Harvey Pitt on Individual Investors: Let Them Eat Cake

Former SEC chairman Harvey Pitt was no champion of individual investors. Pitt was in charge of the agency when the former New York Attorney General put the SEC to shame and took the lead in exposing Wall Street's conflicted research. Pitt was also among the regulators who signed off on Spitzer's wrist-slapping $1.4 billion global settlement.

So I guessed I should not have been surprised to hear Mr. Pitt tell CNBC viewers today that the Supreme Court's recent Stoneridge decision, which prevents investors from suing all parties involved in a fraudulent transaction and not just those who directly initiated it, would have no bearing on investors seeking legal recourse relating to the subprime mortgage meltdown.

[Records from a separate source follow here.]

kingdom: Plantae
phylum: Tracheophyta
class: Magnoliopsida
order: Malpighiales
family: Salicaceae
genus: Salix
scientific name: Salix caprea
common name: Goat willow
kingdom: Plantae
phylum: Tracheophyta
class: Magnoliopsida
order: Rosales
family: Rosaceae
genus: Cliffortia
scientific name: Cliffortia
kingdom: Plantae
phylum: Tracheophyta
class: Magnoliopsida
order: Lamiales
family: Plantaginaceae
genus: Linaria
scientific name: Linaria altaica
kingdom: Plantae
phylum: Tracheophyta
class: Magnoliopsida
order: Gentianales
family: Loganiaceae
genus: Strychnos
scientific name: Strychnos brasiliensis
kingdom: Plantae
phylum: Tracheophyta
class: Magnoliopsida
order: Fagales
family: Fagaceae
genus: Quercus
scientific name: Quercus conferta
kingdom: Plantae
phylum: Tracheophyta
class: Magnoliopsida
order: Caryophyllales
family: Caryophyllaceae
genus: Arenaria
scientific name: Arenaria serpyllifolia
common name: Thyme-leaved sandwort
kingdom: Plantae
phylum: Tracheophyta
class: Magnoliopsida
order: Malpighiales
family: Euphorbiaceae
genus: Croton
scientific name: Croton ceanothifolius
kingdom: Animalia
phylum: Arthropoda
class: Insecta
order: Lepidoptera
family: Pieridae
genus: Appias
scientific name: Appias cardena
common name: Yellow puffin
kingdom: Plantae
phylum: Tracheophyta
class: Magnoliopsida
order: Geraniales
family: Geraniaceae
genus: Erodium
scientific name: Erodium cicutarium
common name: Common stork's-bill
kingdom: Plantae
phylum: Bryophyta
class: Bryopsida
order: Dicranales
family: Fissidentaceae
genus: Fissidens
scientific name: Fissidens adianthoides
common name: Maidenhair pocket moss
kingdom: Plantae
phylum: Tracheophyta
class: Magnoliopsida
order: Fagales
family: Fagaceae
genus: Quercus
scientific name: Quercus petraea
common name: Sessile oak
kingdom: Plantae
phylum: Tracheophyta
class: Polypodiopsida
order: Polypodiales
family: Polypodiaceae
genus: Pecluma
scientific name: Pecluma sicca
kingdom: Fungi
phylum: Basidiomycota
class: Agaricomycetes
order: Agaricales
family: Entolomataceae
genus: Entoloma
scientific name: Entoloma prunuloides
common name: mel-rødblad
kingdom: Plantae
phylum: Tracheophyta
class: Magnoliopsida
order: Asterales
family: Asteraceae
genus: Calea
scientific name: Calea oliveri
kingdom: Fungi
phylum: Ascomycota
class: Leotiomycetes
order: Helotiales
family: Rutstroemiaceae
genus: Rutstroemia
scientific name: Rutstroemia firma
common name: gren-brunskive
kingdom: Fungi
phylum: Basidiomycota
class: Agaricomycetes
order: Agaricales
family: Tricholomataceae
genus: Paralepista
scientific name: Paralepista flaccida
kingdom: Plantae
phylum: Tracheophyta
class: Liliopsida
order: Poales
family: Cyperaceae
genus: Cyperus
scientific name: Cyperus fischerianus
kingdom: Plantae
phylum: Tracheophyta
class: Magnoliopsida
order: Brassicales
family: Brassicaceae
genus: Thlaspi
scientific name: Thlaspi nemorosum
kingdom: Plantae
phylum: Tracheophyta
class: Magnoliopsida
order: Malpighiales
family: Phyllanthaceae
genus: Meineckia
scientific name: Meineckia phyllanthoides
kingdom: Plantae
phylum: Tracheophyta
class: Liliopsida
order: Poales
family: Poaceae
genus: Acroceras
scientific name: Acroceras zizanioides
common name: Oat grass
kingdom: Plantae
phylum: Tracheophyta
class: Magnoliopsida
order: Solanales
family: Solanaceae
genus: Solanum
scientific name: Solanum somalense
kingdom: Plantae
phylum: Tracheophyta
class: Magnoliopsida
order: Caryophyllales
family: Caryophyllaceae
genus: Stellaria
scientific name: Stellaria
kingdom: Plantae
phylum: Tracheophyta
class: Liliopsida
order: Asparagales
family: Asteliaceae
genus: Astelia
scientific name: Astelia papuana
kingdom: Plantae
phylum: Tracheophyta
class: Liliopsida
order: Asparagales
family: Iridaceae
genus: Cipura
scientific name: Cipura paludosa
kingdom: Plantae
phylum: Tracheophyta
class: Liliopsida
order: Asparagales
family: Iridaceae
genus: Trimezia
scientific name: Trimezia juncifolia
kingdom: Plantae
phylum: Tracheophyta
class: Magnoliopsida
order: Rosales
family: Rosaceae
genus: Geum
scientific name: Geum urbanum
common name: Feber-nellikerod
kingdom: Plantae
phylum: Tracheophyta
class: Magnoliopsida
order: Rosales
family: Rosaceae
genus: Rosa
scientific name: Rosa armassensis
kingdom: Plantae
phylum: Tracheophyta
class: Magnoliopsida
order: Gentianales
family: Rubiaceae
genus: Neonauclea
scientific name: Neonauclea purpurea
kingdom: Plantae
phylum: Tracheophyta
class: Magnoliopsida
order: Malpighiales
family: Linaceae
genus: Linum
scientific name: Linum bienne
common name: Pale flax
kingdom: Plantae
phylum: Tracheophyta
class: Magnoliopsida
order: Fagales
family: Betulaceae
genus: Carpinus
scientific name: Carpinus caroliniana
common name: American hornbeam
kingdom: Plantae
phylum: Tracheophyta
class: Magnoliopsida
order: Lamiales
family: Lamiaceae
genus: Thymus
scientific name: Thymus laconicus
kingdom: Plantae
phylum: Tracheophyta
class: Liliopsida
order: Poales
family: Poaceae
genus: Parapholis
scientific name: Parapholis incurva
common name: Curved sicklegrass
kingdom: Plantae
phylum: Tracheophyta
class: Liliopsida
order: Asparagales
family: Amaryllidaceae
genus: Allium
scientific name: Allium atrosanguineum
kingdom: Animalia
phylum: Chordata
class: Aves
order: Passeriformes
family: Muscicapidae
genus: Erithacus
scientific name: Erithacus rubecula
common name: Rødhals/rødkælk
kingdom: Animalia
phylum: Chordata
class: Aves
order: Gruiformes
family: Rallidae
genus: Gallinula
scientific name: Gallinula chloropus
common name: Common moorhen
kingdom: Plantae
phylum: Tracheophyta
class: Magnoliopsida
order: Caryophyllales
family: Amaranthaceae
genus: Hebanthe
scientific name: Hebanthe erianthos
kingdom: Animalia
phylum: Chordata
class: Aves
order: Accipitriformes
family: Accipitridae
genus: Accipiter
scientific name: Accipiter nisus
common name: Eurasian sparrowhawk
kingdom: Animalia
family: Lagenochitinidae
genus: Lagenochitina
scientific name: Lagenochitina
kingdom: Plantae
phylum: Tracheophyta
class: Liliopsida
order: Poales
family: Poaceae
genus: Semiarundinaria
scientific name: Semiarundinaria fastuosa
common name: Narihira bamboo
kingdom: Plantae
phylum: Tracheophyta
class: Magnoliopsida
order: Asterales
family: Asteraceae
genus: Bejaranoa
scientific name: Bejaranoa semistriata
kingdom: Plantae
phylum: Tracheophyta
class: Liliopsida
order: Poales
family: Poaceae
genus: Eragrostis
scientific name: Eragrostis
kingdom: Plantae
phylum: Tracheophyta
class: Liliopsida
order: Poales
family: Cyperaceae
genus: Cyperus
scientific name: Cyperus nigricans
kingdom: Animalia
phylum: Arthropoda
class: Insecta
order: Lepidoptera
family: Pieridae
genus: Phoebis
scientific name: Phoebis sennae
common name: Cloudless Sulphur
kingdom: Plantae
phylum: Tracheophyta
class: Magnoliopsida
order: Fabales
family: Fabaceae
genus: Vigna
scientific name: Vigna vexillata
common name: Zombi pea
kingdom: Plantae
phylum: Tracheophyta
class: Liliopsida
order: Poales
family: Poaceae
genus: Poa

Mr. Pitt said that there were already enough primary violators to sue.

Mr. Pitt is badly mistaken. The Stoneridge decision will adversely affect the legal recourse available to subprime investors, as many potential avenues for discovery – where "smoking guns" are often discovered &ndash are now closed. My guess is that if CNBC had also asked Mr. Pitt about the Supreme Court's Tellabs decision, which requires "a strong inference of fraud" before a class action suit can be certified, he wouldn't have had any issues with that ruling either.

Credit Mr. Pitt at least for one thing: at least the regulatory lightweight's longstanding indifference to the issues and concerns of individual investors remains intact.